I haven’t written much the past few weeks.
Not because life has been full. More because it hasn’t. Just not in ways that resolve into something clear enough to name. It’s been a stretch of in-between—one of those seasons that doesn’t announce itself but quietly takes over.
They call it a shoulder season—the slope below the peaks.
Right now, it doesn’t feel like a slope. It feels like a pause.
Part of that is literal.
Ski season is over. Not officially, maybe, but practically. What’s left is thin, patchy, or soft in a way that reminds you more of what was than what is. Even the corn snow has come and gone. At the same time, the trails aren’t ready. Too wet. Too fragile. Ride them now and you leave your mark in the worst way—deep ruts that last longer than your impatience. I don’t want to be that guy.
And part of it isn’t.
Projects stall or blur. Plans lose their edge. One day feels like progress, the next like you’re starting over. Nothing stays settled long enough to trust.
So there’s this gap.
No clean way to move. No obvious rhythm to step into. Just a kind of suspension.
Even the world outside seems to mirror it. Blossoms erupt one day, full of promise, and by the next morning it’s snowing again. Grasses push green through the ground, only to be flattened under gray skies that turn to cold April rain. More than just weather, it’s never quite clear what’s happening.
William Bridges called this the “neutral zone”—the stretch where the old thing has ended but the new thing hasn’t begun. It’s not dramatic. It doesn’t feel like progress. But it’s real, and it has its own kind of gravity.
You feel it not just in your calendar, but in your body.
The body already knows this pattern.
The sympathetic nervous system carries you forward—effort, output, movement. The parasympathetic nervous system brings you back—recovery, repair, stillness. Not opposites so much as a rhythm.
You can feel it most clearly in your breath.

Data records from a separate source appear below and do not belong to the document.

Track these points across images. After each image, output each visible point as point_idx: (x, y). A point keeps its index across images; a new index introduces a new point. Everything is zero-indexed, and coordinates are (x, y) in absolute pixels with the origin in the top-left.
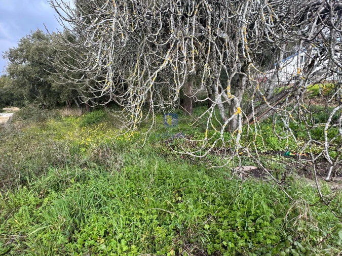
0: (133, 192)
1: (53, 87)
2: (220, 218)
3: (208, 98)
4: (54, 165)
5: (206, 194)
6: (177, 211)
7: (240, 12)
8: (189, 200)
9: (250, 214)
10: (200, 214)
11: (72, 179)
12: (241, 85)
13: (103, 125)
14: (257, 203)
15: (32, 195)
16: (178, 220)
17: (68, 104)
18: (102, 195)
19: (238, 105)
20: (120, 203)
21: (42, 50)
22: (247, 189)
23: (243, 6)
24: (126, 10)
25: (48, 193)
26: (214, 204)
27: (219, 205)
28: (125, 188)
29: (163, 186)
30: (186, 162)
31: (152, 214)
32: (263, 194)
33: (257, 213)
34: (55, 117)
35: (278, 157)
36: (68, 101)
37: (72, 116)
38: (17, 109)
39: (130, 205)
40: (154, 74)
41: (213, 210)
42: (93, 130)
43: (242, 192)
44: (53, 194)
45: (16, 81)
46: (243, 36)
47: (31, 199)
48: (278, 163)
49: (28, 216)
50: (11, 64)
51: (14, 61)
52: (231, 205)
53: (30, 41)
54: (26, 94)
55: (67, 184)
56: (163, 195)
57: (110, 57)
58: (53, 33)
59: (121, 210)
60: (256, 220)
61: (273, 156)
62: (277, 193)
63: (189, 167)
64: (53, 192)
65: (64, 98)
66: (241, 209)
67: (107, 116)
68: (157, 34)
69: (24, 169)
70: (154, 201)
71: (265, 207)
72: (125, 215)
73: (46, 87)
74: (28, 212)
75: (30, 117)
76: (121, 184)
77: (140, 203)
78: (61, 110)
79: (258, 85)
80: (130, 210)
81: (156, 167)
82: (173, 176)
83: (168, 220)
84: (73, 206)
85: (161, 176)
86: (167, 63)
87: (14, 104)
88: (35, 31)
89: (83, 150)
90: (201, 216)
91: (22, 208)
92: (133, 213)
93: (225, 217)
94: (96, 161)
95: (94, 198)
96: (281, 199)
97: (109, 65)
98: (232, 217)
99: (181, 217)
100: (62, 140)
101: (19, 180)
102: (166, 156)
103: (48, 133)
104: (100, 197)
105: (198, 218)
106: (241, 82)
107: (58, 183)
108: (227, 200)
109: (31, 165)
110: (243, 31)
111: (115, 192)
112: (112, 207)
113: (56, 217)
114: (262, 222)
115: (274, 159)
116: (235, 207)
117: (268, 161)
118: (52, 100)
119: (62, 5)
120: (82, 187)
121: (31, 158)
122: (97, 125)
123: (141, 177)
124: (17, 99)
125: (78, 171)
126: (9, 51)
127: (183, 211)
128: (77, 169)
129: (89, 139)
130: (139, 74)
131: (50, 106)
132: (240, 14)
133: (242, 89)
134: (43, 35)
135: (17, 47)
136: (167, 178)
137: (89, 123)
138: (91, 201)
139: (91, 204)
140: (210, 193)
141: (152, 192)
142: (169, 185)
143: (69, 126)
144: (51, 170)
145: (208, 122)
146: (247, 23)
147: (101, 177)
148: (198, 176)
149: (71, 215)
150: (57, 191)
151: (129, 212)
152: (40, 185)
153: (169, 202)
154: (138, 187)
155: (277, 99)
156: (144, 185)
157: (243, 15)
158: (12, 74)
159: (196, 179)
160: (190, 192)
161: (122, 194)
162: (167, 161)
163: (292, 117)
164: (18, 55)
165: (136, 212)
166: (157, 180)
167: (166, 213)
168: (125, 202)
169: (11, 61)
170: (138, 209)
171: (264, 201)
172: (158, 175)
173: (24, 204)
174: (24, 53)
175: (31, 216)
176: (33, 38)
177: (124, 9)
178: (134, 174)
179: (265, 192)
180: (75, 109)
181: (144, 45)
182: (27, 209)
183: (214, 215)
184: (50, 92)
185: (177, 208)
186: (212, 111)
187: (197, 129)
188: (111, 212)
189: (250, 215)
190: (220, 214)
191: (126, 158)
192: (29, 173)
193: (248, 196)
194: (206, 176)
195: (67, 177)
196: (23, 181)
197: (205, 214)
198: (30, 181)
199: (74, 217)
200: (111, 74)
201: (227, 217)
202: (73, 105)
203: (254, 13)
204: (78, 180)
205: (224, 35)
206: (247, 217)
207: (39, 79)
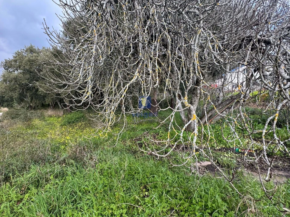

Inhale, and the system rises.
Exhale, and it softens.
And then—almost unnoticed—the pause.
After the inhale, before the exhale. Or at the end of the exhale before the next breath begins.
For a moment, you’re doing neither.
Most of us rush it. We reach for the next breath before the last one has fully let go. But if you stay with it—even briefly—you can feel something settle. The system recalibrates there. Not in effort. Not in recovery. In release.
That’s what this season feels like.
Not effort. Not rest. Not forward motion.
Just a pause.
And like the pause in breathing, it can feel uncomfortable. There’s a subtle urge to override it—to make something happen.
In life, that shows up everywhere.
Pushing a decision before it’s formed.
Filling empty space just to avoid the quiet.
Jumping to the next thing because the current one has lost its edge.
It carries a kind of uneasiness—an awkward, unsettled feeling. The instinct is to fix it. To get back to something that works.
But what if this stretch isn’t meant to work the way the others do?
What if it’s meant to reset you?
There’s still work to be done—just a different kind. Not performance, but preparation. Fixing what got pushed aside. Cleaning out what’s been cluttered. Closing loops that have been left open. Letting your mind catch up to your pace.
Less visible work. But not lesser.
There’s a reason good operators build slack into their systems. Clayton Christensen observed that periods that look unproductive on the surface often set up the next meaningful shift underneath—not by force, but by making space for it.
That’s what this is.
A kind of unassigned time. Not empty—just not claimed by any one thing.
And maybe the discipline here is not to rush through it.
To let the trail dry.
To let things breathe.
To let clarity return on its own terms.
Because it will settle.
Another inhale always comes. Another season always turns. The question is whether you meet it ready—or whether you arrive still carrying the friction of the one you tried to force.
Shoulder seasons don’t offer much in the way of visible progress. No summit. No clean run. No perfect ride.
But they’re the breath between breaths.
And if you let them be what they are—if you don’t rush the pause—they quietly decide the quality of everything that comes next.